Elle ajouta : « Mais il faut attendre le second semestre de l'année prochaine pour le faire. Comme ça, on pourra aussi profiter de cette année pour trier les documents qu'on peut sortir et les imprimer.
— Les imprimantes actuelles ne sont pas reliées à des ordinateurs. Elles ont des touches fixes, et on tape selon le code.
— C'est un peu comme tenir un clavier et taper dessus. La structure interne est aussi assez complexe.
— Au fait, tu peux aussi modifier l'imprimante. Taper selon le code, c'est trop chiant. Le mieux, c'est de la faire fonctionner en pinyin. » Elle en avait marre, elle aussi, de l'imprimante du bureau du chef-lieu, et devait apprendre les codes par cœur.
En l'entendant râler, l'humeur à l'origine sérieuse de Gu Yue se détendit illico : « D'accord, quand je rentrerai de mon déplacement, je plancherai sur l'amélioration de l'imprimante, et je la ferai produire par l'usine de machines. »
Song Chu fut touchée par le regard d'admiration de Gu Yue. Elle tendit la main, attrapa son col, et d'une voix douce et mielée : « Gu, le Dieu des études, t'es le meilleur. »
Gu Yue fondit sous son ton coquet. Il eut envie de l'attirer dans ses bras et de la câliner.
Mais il retint son élan. Ses yeux brillaient d'encore plus de tendresse, et sa voix était limpide comme une source : « Le meilleur, rien que pour toi. »
Les yeux de Song Chu s'adoucirent à leur tour.
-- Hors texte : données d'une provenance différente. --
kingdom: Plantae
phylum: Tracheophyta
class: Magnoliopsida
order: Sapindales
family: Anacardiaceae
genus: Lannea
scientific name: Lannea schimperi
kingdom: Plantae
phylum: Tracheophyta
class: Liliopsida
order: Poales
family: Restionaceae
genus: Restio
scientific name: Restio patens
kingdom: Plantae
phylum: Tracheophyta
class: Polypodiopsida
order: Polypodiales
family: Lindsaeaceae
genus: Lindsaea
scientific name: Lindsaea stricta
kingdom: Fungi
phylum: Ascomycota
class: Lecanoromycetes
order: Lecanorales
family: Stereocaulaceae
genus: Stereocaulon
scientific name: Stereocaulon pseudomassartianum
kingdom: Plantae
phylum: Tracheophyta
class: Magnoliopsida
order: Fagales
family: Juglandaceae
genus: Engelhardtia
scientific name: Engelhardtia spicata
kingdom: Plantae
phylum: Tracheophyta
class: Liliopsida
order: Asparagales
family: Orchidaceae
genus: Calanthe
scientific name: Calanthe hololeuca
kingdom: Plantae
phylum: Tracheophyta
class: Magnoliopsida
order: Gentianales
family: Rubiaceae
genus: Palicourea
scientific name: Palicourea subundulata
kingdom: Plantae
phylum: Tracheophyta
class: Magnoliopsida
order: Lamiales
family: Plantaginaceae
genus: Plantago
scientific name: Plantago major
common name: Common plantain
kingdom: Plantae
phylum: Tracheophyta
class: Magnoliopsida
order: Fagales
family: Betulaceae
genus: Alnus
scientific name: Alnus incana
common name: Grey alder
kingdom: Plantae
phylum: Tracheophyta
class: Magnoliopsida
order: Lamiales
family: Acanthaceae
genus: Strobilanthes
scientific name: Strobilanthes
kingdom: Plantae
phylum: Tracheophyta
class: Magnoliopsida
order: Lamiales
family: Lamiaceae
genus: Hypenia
Elle se tourna et fit face à Gu Yue.
Elle passa une main par-dessus son épaule, la plaqua contre l'arbre, et le bloqua en kabedon.
De l'autre main, elle lui piqua le torse : « T'as dit. »
Elle ne savait pas pourquoi, mais en pensant que Gu, le Dieu des études, n'était si bon qu'avec elle, son cœur se remplit de petites bulles roses toutes sucrées.
Elle comprit aussi à cet instant que pendant tout ce temps passé ensemble, Gu Yue s'était peu à peu immiscé dans son territoire, la choyant, l'indulgeant.
Elle admit qu'à cet instant, elle était vraiment touchée par lui.
Gu Yue sentit le souffle de Song Chu s'entrelacer au sien. Le bout de ses oreilles rougit, son cœur battit la chamade, et il ressentit un picotement.
« Je l'ai dit. » Il se pencha vers l'oreille de Song Chu et murmura d'une voix grave et magnétique : « Je ne serai si bon qu'avec Song Xiaochu, à l'avenir. »
Les oreilles de Song Chu brûlèrent. Elle posa volontairement son menton sur son épaule, la voix encore un brin coquette, tout bas : « Validé ! »
Gu Yue sentit la chaleur de Song Chu, et son cœur prit feu. Il ne savait plus s'il devait prendre l'initiative de l'étreindre ou se retenir de bouger.
Pendant qu'il hésitait, il entendit le rire doux de Song Chu contre son oreille. Il l'entendit dire : « Gu, le Dieu des études, t'es trop innocent ! »
Le fil dans la tête de Gu Yue craqua. Il voulut l'enlacer, mais Song Chu se décolla de son épaule la première.
Elle sourit et tendit l'auriculaire, l'accrocha au sien : « Gu, le Dieu des études, on continue à discuter de tout à l'heure. »
Gu Yue : « …… »
Il constata que la petite Song Chu était un petit démon qui torturait les gens, et en plus particulièrement espiègle.